Tangis Renata semakin pecah.

Robby perlahan mengulurkan tangannya memegang pundak Renata.

Tiba-tiba Renata menangis menjatuhkan diri dalam pelukan Robby, melepaskan tangisnya di dada lelaki itu.

Trisya melangkah masuk ke ruangan itu melihat Renata yang masih menangis dalam pelukan Robby.

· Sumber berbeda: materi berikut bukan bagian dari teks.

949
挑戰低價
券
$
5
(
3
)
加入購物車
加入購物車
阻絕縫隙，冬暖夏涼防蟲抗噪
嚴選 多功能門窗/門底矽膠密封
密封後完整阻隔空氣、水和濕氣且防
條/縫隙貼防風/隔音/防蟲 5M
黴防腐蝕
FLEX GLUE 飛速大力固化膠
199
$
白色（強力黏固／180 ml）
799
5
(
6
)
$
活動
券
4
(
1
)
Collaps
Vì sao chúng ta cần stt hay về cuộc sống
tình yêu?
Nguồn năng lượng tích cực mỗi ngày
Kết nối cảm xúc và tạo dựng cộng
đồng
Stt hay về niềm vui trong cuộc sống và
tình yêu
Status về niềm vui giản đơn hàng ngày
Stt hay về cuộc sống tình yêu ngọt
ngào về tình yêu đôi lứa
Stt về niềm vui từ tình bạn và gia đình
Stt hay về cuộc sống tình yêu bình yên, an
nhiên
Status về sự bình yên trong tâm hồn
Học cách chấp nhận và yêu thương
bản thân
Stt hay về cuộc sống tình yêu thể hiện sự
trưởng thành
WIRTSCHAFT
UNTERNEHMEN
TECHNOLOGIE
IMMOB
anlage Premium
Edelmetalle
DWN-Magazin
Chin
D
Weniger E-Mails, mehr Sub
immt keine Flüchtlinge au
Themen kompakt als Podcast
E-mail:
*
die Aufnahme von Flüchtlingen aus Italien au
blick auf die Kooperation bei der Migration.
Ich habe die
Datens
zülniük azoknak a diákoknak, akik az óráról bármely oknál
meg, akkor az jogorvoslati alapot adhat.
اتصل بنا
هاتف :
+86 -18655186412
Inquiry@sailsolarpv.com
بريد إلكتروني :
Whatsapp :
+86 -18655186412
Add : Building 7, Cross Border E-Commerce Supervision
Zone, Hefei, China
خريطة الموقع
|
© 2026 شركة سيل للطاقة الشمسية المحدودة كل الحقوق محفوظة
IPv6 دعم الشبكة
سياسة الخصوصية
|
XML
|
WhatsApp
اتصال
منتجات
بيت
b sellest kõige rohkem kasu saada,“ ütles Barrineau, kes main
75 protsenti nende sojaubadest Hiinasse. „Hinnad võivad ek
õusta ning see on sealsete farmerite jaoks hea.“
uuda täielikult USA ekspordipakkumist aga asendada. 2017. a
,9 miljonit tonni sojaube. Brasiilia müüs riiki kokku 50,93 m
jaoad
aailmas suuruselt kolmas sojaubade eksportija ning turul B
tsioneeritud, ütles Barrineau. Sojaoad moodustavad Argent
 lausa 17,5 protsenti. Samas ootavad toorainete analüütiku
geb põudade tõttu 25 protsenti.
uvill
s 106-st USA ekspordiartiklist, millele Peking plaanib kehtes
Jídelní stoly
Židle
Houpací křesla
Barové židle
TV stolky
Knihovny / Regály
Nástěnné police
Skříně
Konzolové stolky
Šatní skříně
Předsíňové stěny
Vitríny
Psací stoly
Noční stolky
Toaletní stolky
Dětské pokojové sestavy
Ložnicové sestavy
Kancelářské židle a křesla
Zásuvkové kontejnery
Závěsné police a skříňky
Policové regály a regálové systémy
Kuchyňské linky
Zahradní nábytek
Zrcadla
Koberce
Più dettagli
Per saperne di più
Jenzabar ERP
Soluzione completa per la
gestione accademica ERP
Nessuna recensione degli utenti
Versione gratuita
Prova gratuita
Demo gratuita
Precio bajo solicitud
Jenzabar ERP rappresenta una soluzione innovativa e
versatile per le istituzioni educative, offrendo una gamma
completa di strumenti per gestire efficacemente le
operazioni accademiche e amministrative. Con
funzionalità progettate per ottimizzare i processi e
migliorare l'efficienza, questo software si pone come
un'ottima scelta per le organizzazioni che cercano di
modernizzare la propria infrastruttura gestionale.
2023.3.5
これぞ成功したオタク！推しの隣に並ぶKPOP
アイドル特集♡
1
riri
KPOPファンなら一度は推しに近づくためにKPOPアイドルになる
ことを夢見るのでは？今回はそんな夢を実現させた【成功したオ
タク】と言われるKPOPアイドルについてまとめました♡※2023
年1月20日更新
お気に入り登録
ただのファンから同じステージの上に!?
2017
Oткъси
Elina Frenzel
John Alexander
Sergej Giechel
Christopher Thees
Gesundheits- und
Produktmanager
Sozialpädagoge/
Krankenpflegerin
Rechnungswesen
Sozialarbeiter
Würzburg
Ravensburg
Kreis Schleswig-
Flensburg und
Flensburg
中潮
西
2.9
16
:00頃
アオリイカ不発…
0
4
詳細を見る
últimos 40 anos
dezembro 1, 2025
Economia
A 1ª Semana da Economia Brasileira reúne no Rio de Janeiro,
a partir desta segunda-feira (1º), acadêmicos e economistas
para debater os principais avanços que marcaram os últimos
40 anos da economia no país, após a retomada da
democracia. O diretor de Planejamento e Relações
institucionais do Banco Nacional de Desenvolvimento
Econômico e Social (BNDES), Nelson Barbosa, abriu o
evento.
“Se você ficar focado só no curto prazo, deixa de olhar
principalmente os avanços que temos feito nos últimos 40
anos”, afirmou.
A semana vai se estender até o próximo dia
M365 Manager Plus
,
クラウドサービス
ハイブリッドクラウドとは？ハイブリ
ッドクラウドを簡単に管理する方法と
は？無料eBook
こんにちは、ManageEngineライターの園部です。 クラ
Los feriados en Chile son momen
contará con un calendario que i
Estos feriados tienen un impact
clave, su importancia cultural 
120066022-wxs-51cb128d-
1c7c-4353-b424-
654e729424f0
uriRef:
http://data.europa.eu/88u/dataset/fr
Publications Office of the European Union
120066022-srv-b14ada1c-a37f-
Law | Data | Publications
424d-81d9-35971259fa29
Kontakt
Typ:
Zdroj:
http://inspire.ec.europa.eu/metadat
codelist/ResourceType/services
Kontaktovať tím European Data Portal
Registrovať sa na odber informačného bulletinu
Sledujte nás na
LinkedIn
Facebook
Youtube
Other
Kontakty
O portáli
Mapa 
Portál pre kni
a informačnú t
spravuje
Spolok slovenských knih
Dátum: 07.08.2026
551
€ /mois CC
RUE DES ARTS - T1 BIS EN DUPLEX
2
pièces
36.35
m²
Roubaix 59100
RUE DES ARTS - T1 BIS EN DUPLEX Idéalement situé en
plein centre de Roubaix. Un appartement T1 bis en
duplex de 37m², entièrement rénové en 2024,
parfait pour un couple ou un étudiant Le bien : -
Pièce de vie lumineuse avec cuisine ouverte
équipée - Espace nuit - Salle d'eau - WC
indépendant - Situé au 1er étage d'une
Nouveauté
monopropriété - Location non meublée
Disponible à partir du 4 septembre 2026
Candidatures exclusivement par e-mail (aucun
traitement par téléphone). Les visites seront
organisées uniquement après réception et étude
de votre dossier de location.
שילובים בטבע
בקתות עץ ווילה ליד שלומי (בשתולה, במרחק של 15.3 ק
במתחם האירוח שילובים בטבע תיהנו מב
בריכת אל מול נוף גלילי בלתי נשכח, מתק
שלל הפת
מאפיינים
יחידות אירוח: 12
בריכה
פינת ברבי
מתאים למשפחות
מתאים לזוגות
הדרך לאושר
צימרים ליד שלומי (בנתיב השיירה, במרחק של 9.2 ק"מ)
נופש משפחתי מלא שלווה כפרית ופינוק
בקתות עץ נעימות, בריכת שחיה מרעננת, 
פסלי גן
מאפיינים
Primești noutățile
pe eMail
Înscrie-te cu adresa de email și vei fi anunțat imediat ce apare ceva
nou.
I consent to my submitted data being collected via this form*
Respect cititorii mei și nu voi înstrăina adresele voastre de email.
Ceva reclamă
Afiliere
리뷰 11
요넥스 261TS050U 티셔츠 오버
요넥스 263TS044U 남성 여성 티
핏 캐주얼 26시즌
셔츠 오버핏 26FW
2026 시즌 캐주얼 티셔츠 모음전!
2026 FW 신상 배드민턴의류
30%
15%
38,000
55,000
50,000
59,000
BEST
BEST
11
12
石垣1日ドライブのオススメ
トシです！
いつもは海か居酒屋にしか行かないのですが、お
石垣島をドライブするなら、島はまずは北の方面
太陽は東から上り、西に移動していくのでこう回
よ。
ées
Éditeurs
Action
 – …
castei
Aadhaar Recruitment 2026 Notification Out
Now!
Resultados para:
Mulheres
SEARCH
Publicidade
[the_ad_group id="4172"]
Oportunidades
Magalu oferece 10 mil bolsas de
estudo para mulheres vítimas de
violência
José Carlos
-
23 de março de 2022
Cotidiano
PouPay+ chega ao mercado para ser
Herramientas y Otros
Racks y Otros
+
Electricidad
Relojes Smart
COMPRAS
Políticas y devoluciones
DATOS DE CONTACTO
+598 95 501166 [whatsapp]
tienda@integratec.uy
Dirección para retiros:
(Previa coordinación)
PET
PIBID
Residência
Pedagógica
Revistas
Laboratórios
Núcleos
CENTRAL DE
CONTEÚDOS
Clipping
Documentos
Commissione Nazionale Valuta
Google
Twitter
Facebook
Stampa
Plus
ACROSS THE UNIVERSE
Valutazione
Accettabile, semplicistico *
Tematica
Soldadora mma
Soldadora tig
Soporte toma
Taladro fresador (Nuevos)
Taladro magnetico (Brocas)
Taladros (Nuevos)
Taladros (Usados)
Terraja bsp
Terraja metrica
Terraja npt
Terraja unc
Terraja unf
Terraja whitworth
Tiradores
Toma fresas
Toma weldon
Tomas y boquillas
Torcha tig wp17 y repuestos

Robby memandang Trisya yang menatap dengan dingin. Mencoba melepaskan pelukan Renata yang justru semakin erat memeluknya.

Trisya melangkah keluar, menemui Richard dan Arya.

"Maaf, Pa.. ternyata tidak ada gula. Tidak bisa membuat kopi".

"Tidak apa-apa".

"Cia ambil tas dulu, sudah sangat malam. Mama dan Tante Naia pasti masih menunggu di rumah".

"Kamu pulang?"

"Ya, harus istirahat. Besok pagi ada kelas".

"Papa pikir kamu akan disini menemani Rena".

"Ada Robby yang pasti lebih bisa menjaga Rena".

Trisya masuk tanpa menunggu jawaban Richard.

"Putrimu sedang tidak baik-baik saja," Arya mengingatkan.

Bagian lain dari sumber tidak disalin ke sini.